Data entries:
╭──
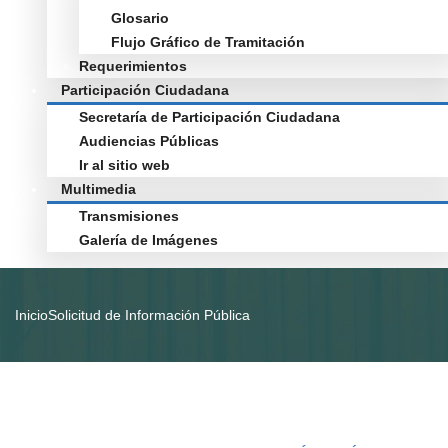
Glosario
Flujo Gráfico de Tramitación
Requerimientos
Participación Ciudadana
Secretaría de Participación Ciudadana
Audiencias Públicas
Ir al sitio web
Multimedia
Transmisiones
Galería de Imágenes
Inicio
Solicitud de Información Pública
╰──
Description of the task:
Without copying the pictures, transcribe the entries exactly.

Result for this task:
Glosario
Flujo Gráfico de Tramitación
Requerimientos
Participación Ciudadana
Secretaría de Participación Ciudadana
Audiencias Públicas
Ir al sitio web
Multimedia
Transmisiones
Galería de Imágenes
Inicio
Solicitud de Información Pública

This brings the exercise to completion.